Show all lines below holding the string "ankle".

Top of INPUT DATA

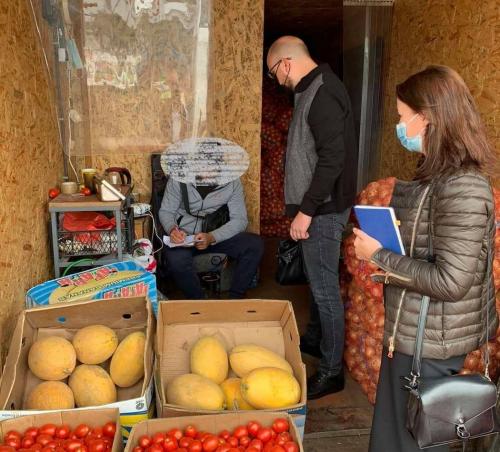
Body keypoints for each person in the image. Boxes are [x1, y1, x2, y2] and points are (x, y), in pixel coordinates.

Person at [353, 65, 498, 451]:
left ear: (428, 118)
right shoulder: (437, 178)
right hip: (412, 335)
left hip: (431, 344)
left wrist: (379, 254)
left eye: (403, 117)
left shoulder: (465, 187)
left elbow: (451, 281)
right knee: (392, 436)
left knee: (411, 441)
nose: (400, 126)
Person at [266, 36, 359, 399]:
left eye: (274, 73)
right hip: (318, 209)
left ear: (286, 64)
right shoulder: (311, 90)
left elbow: (332, 160)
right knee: (319, 282)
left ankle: (332, 372)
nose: (277, 81)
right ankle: (317, 340)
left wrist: (305, 212)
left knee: (324, 290)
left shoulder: (323, 92)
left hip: (322, 211)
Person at [159, 177, 264, 299]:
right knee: (177, 260)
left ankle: (235, 299)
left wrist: (212, 237)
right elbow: (166, 211)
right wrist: (173, 230)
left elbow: (239, 220)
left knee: (254, 244)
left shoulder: (232, 181)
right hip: (184, 238)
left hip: (216, 234)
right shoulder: (178, 178)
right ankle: (198, 301)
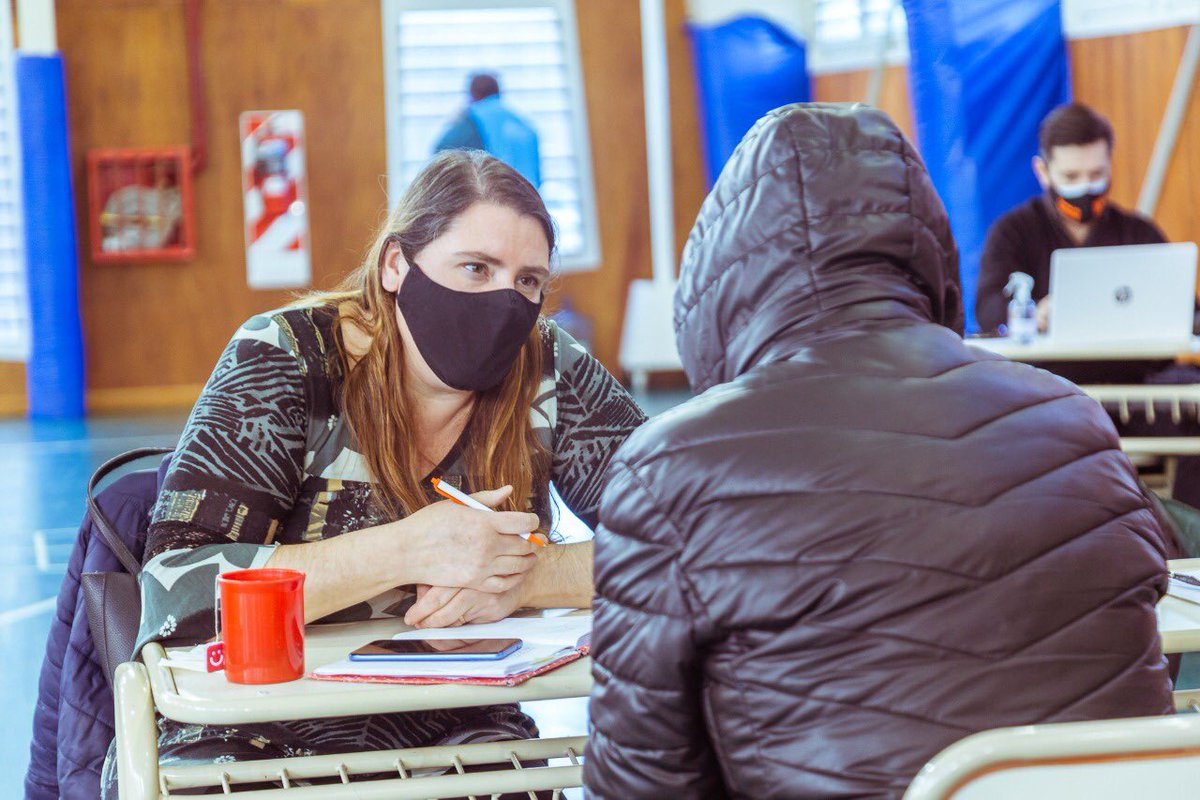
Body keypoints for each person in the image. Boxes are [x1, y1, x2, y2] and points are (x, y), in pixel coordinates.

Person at [585, 103, 1178, 799]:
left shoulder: (668, 472)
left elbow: (641, 782)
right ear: (925, 244)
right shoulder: (1075, 424)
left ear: (724, 273)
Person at [100, 150, 645, 796]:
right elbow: (174, 595)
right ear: (395, 266)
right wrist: (405, 550)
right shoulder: (286, 359)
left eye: (528, 281)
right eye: (475, 268)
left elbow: (698, 542)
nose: (504, 301)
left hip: (454, 727)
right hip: (253, 731)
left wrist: (526, 579)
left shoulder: (547, 368)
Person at [976, 102, 1166, 334]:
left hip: (1135, 368)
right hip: (1044, 368)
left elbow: (1186, 310)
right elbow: (988, 308)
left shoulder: (1140, 234)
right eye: (1071, 176)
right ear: (1043, 172)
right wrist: (1033, 314)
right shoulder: (1012, 232)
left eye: (1096, 174)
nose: (1085, 187)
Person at [435, 72, 541, 187]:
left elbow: (441, 153)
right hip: (527, 196)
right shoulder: (523, 124)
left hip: (494, 194)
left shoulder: (471, 122)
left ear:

Bottom of INPUT DATA

## RESPONSE BOX
left ankle: (332, 372)
right ankle: (317, 340)
left ankle: (235, 299)
right ankle: (198, 301)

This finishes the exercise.